Acquiring a Beagle

Home/Health & Wellbeing/Acquiring a Beagle

Acquiring a Beagle

Beagle puppy running

© Sue Walker

As the Beagle breed is extremely popular, it is important to sort the “wheat” from the “chaff” when it comes to breeders. When buying a Beagle puppy, or for that matter, any pure bred, pedigree puppy, beware of “puppy mills”.

They are breeders who are in the business for a fast buck. They have no interest in the welfare of the puppy once they have your money in their pocket. The bottom line is that there is no substitute for a dedicated, knowledgeable breeder whose dogs are from the highest quality stock, and who give, what I call, “after sales service”.

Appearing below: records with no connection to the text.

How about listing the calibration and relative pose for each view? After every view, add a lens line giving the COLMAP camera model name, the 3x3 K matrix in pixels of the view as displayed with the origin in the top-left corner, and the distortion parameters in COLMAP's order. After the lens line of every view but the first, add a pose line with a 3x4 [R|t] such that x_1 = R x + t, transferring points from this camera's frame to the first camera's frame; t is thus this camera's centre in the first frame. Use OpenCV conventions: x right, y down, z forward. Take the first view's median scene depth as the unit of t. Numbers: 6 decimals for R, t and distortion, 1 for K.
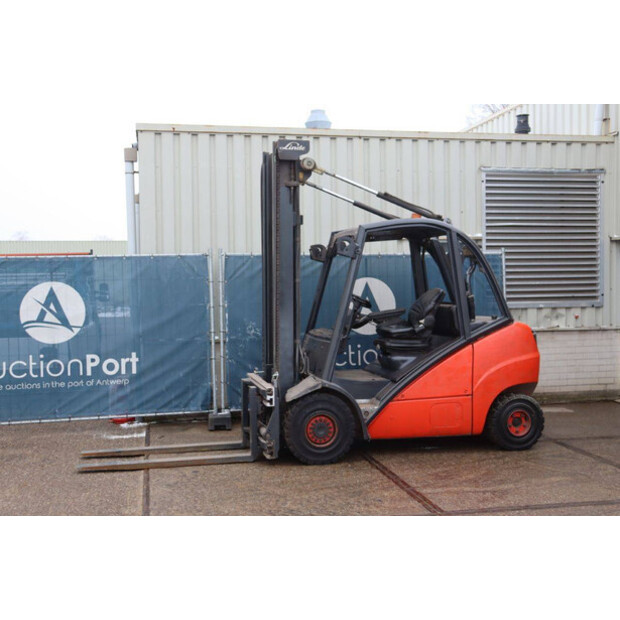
lens RADIAL K [[758.1, 0, 308.3], [0, 758.1, 300.4], [0, 0, 1]] dist [0.005448, 0.059065]
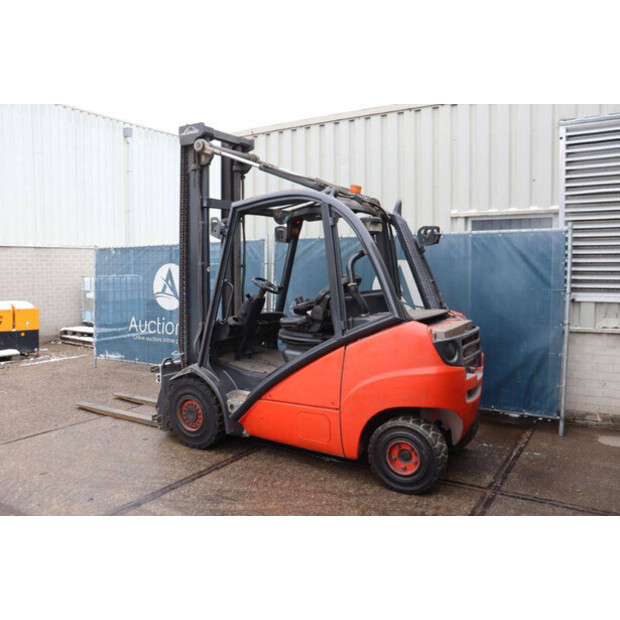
lens RADIAL K [[535.6, 0, 308.5], [0, 535.6, 305.9], [0, 0, 1]] dist [-0.166594, 0.173313]
pose [[0.720534, 0.059415, -0.690869, 0.481449], [-0.019839, 0.997681, 0.065111, -0.015737], [0.693136, -0.033208, 0.720042, 0.492052]]
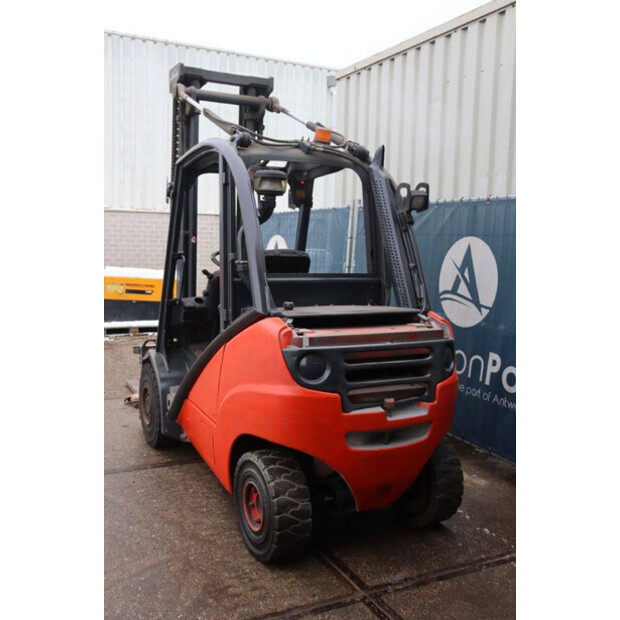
lens RADIAL K [[645.3, 0, 305.0], [0, 645.3, 311.8], [0, 0, 1]] dist [-0.117852, 0.252092]
pose [[0.248279, 0.125307, -0.960550, 0.604637], [-0.054766, 0.991828, 0.115231, -0.023672], [0.967139, 0.023996, 0.253113, 0.792862]]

Always buy direct from a breeder, not from a Pet Shop. It is against the Dog Breeders Code of Ethics to sell pups to Pet Shops, and more importantly, even if you are sold a pedigree with the dog, how do you know that is the dog that belongs to the pedigree. Pedigree dogs sold through a Pet Shop will most likely not be registered by the state Kennel Control, such as the Victorian Canine Association. Therefore, the puppy is not able to be shown, and no progeny from the dog or bitch can be registered in the future as pedigree animals.

Not every puppy in a litter is a show dog. Very few entire litters are suitable for showing, but they are still good stock and well bred and correctly raised. Buying a puppy as a pet from such a litter, and from such a breeder, is a step in the right direction to having a Beagle of correct size, temperament and attributes to make him a lovable family companion.

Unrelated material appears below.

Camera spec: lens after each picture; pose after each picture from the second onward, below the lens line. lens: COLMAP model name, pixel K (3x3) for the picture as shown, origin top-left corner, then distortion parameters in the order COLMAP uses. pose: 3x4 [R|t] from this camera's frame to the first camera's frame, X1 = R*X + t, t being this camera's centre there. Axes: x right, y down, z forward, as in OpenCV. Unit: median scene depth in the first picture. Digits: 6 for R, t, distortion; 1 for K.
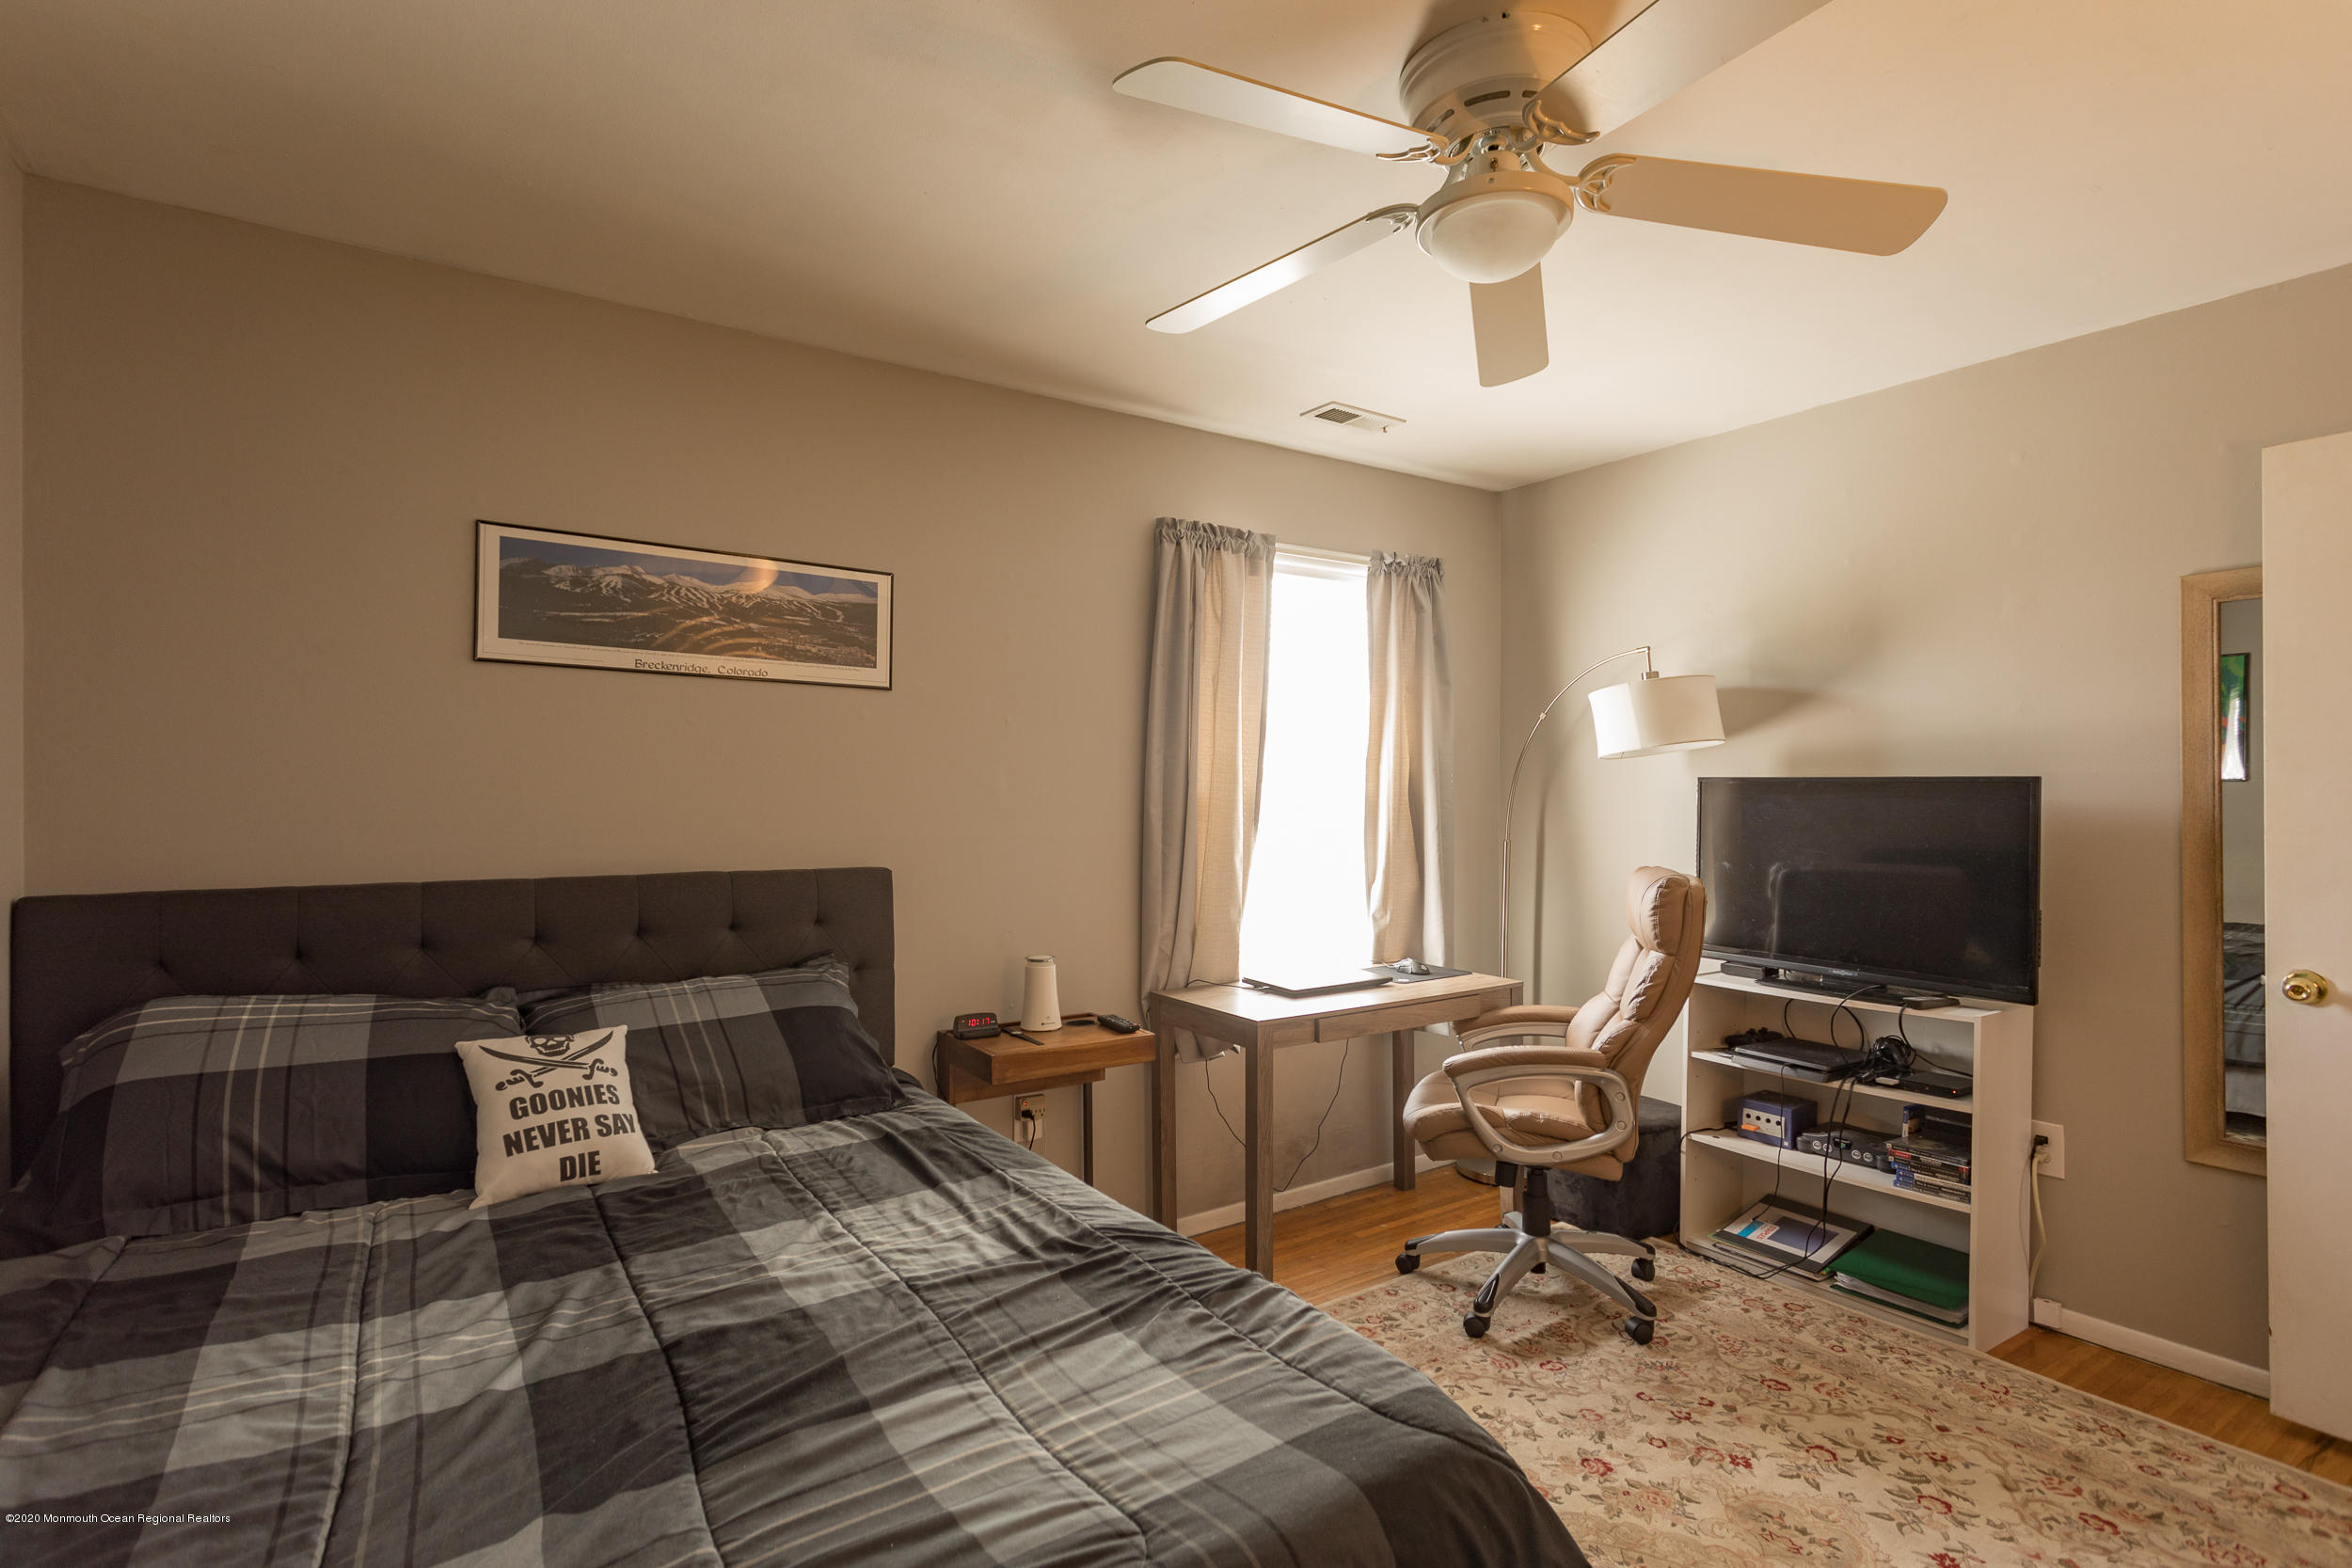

Do not buy a puppy from a breeder whose kennels are dirty and whose dogs are in poor or unhealthy condition. Be wary of breeders who apply high pressure sales tactics. If you are, for any reason, unsure about buying a puppy from a particular breeder, then don’t! The Beagle Club of Victoria has a referral service for breeders, but this does not mean that they are all guaranteed to be good quality breeders. Please note when you go to see a litter of puppies that they are clean, well fed, wormed, well raised and treated, and that you can see the dam (mother) and if possible, the sire (father). If the sire is not available, the breeder should be able to provide you with details of him, and photos for you to look at. When you get your puppy from the breeder, you should receive a registration certificate, a 3 generation pedigree, produced by the Victorian Canine Association (or other state canine control) computer. The breeder will fill out the details of the purchaser and sign it. You may then send it to the Victorian Canine Association (or other state body) in order to transfer the ownership into your name.

You should also receive an innoculation card from the breeder, showing the vaccinations your puppy has received and the date they received them. The card should be signed by the Vet that administered the vaccine, and should show further dates of when the other innoculations are due.

A worming resume should also be given to you, so that you know when your pup is due to be wormed, and what treatments he has already had. This should show the name of the worming medication used, and the amounts given. It is a good idea, if possible, to ask your breeder for a diet sheet prior to collecting your puppy, so that you can shop before hand, and have a supply of the same foods that your puppy is used to, hopefully eliminating any possibility of upset stomachs due to sudden changes in diet.

After Sales Service – Most breeders are like “mother hens” over the puppies and want to know the progress of the puppy and are only too happy to give advice on any problems that you may be having with your new puppy. Don’t be frightened to ask questions!